Ben Sasse has emerged as the unlikely leader of the faction of Republicans who want a conservative to make a third-party presidential run. Who is this guy?
U.S. Senator Ben Sasse (R-NE) speaks at the American Conservative Union (CPAC) 2016 annual conference in Maryland March 3, 2016. (Photo by Gary Cameron/Reuters)
U.S. Senator Ben Sasse (R-NE) speaks at the American Conservative Union (CPAC) 2016 annual conference in Maryland March 3, 2016.

Since Donald Trump became the presumptive Republican nominee Tuesday night, much of the official GOP has moved—with varying degrees of enthusiasm—to get behind him.

But a few #NeverTrump holdouts remain. And Ben Sasse, a freshman senator from Nebraska, has emerged as their unlikely leader. For months, Sasse has been calling for a third-party conservative presidential candidate should Trump be the Republican standard-bearer. And in a lengthy “Open Letter” posted to Facebook Wednesday, as well as a multi-part Twitter storm, he doubled down on that stance.

“With Clinton and Trump, the fix is in,” Sasse wrote. “Heads, they win; tails, you lose. Why are we confined to these two terrible options? This is America. If both choices stink, we reject them and go bigger.”

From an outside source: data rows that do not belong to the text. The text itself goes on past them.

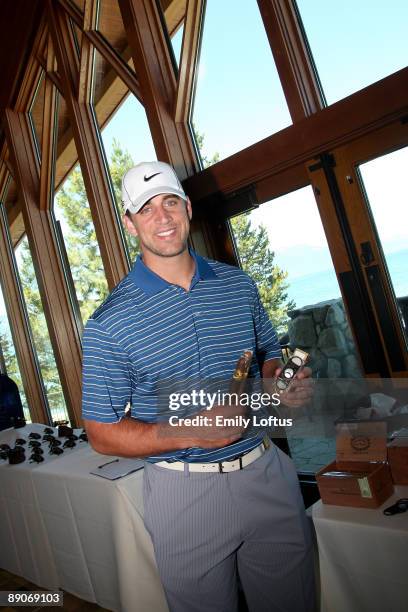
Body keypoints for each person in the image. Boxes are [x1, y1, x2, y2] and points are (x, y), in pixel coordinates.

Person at [82, 161, 316, 612]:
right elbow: (101, 432)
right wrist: (191, 431)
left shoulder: (238, 285)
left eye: (170, 201)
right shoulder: (108, 325)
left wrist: (279, 383)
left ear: (187, 208)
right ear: (130, 225)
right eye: (145, 209)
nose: (162, 217)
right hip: (184, 495)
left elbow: (268, 353)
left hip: (267, 471)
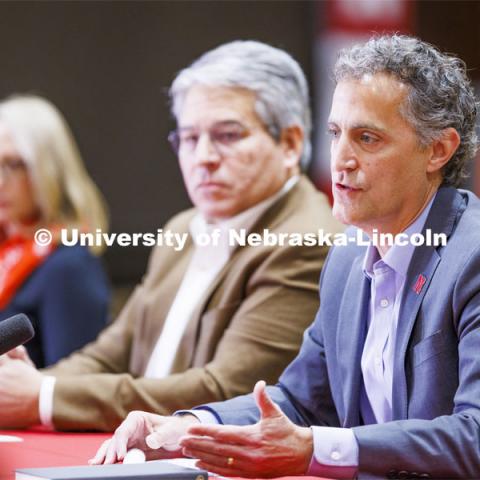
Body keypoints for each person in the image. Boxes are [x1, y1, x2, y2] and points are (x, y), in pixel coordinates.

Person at [92, 35, 480, 479]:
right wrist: (190, 427)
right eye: (335, 134)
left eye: (367, 138)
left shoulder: (471, 257)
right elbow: (302, 400)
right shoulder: (347, 259)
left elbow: (475, 437)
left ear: (438, 150)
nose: (341, 160)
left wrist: (315, 448)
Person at [0, 41, 339, 431]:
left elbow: (228, 389)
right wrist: (30, 385)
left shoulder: (306, 241)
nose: (204, 157)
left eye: (228, 135)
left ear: (290, 144)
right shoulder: (183, 228)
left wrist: (42, 397)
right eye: (190, 138)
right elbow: (109, 355)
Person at [0, 95, 110, 368]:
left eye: (13, 165)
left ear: (47, 169)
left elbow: (71, 390)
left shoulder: (69, 266)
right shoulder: (6, 252)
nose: (0, 181)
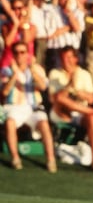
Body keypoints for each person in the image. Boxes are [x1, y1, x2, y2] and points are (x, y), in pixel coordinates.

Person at [48, 47, 93, 174]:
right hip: (61, 113)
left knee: (91, 118)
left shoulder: (84, 74)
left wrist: (80, 93)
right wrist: (69, 85)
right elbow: (54, 99)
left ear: (76, 59)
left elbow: (91, 99)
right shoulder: (55, 73)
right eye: (64, 58)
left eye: (70, 57)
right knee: (61, 98)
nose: (67, 61)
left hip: (81, 113)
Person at [1, 43, 57, 172]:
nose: (20, 55)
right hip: (14, 106)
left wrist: (31, 70)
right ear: (13, 55)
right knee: (10, 122)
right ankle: (15, 158)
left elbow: (43, 87)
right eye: (17, 52)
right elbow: (4, 92)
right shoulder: (6, 70)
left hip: (32, 107)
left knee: (43, 123)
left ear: (27, 54)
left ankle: (51, 160)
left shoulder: (36, 69)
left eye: (23, 52)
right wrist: (15, 74)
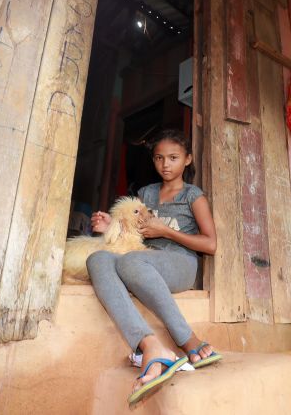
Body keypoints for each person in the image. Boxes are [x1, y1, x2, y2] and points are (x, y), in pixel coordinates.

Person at [87, 129, 220, 405]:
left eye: (173, 157)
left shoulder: (192, 196)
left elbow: (210, 244)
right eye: (159, 158)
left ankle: (188, 340)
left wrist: (166, 232)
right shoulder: (146, 193)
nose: (165, 164)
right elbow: (131, 231)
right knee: (97, 260)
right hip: (140, 259)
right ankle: (150, 346)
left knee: (131, 261)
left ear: (187, 159)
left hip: (181, 264)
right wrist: (110, 227)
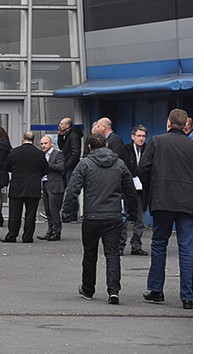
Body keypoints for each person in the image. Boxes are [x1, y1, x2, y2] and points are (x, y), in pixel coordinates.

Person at [63, 133, 138, 305]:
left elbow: (72, 189)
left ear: (89, 147)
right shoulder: (119, 164)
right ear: (106, 146)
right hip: (113, 216)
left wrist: (66, 213)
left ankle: (88, 289)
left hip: (92, 216)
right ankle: (113, 291)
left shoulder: (85, 164)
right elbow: (130, 191)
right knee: (112, 254)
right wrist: (132, 213)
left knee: (90, 254)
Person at [139, 109, 193, 310]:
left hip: (162, 199)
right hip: (188, 201)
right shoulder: (194, 145)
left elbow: (142, 168)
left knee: (159, 243)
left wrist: (153, 186)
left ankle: (156, 290)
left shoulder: (156, 141)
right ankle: (188, 296)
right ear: (185, 125)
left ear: (169, 123)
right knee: (187, 248)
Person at [0, 132, 49, 244]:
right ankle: (27, 237)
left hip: (17, 186)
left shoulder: (14, 152)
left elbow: (6, 166)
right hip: (33, 187)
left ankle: (12, 235)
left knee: (15, 213)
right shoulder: (39, 154)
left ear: (23, 139)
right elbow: (46, 170)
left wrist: (17, 171)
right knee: (30, 214)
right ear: (34, 140)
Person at [118, 125, 148, 256]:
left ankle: (136, 245)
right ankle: (120, 246)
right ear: (133, 137)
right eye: (139, 136)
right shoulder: (124, 150)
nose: (141, 139)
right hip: (126, 190)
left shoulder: (148, 150)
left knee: (140, 220)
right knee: (123, 219)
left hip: (142, 191)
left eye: (143, 136)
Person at [38, 136, 65, 241]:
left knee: (54, 209)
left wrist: (47, 165)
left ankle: (56, 231)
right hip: (44, 183)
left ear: (51, 143)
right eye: (42, 144)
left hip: (54, 184)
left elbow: (61, 167)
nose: (43, 146)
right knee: (47, 209)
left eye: (45, 143)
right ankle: (50, 230)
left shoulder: (58, 154)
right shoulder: (42, 155)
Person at [57, 117, 83, 222]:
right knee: (65, 189)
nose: (60, 125)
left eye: (62, 124)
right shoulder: (67, 134)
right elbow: (62, 147)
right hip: (67, 165)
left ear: (68, 126)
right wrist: (60, 136)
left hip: (70, 166)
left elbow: (75, 152)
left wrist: (68, 165)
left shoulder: (73, 135)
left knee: (71, 190)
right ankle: (65, 212)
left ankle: (72, 213)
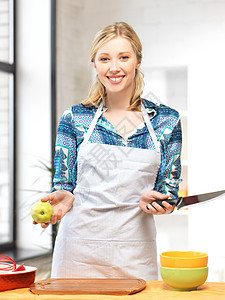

Sasse, 44, has made clear that he won’t be that bigger option, citing his young kids. But he figures to play a leading role in any effort to run a conservative alternative to Trump—a project that could further undermine the bombastic billionaire’s chances of winning the White House. And Sasse is already being talked about as a potential leading GOP presidential candidate in 2020.

So, who is Ben Sasse?

A fifth-generation Nebraskan, Sasse was his high-school valedictorian and has degrees from Harvard and Yale. For good measure, he did his junior year at Oxford University.

Before running for the Senate in 2014, Sasse had a varied resume. He worked as a management consultant for top firms like Boston Consulting Group and McKinsey; as chief of staff to a Republican congressman; as a top staffer at the Bush Justice Department’s Office of Legal Policy; as a high-ranking official at the Department of Health and Human Services; and as the president of a private Nebraska college, Midland University.

OK, but what does he believe?

Sasse is adept at the kind of “pox on both their houses” rhetoric that positions himself as above politics and drives some Beltway pundits wild.

"We’re not doing the job we were sent here to do,” he lamented in his maiden Senate speech last year. “The Senate isn’t tackling the great national problems that worry those we work for.”

But he’s a rigid, Ted-Cruz-style ideological conservative who supports privatizing Social Security, opposes abortion rights and same-sex marriage, and wants to “rip apart” Obamacare.

Perhaps not surprisingly, he’s been backed by Tea Party favorites like Cruz, Sarah Palin, and Sen. Mike Lee of Utah, who held a rally for him during that campaign. Paul Ryan is also a longtime fan. And he’s beloved by Washington’s conservative intellectual class: National Review and The Weekly Standard both published glowing profiles of him before he was even the GOP’s Senate candidate in 2014 (the latter called him "a virtuoso pol").

Like Cruz, Sasse has even taken on Mitch McConnell, the GOP Senate Leader. “It is time for every Republican in Washington, starting with Minority Leader Mitch McConnell, to show some actual leadership on this issue,” Sasse said during the 2014 campaign, calling on Republicans to give up their health-care subsidies. But the two appear to get along fine these days. Friends of Sasse have reportedly urged him to go easy on McConnell since he got to the Senate, and the GOP leader sent the text of Sasse’s maiden speech to every member of his caucus.

The genial Sasse wins plaudits for his smarts and honesty even from those who’d never agree with him. “He’s absolutely a free-market conservative,” Howard Dean, who has held public debates with Sasse over health care, has said. “I wouldn’t vote for him, but he sticks to the truth and makes good, tight arguments for conservative health-care reform.”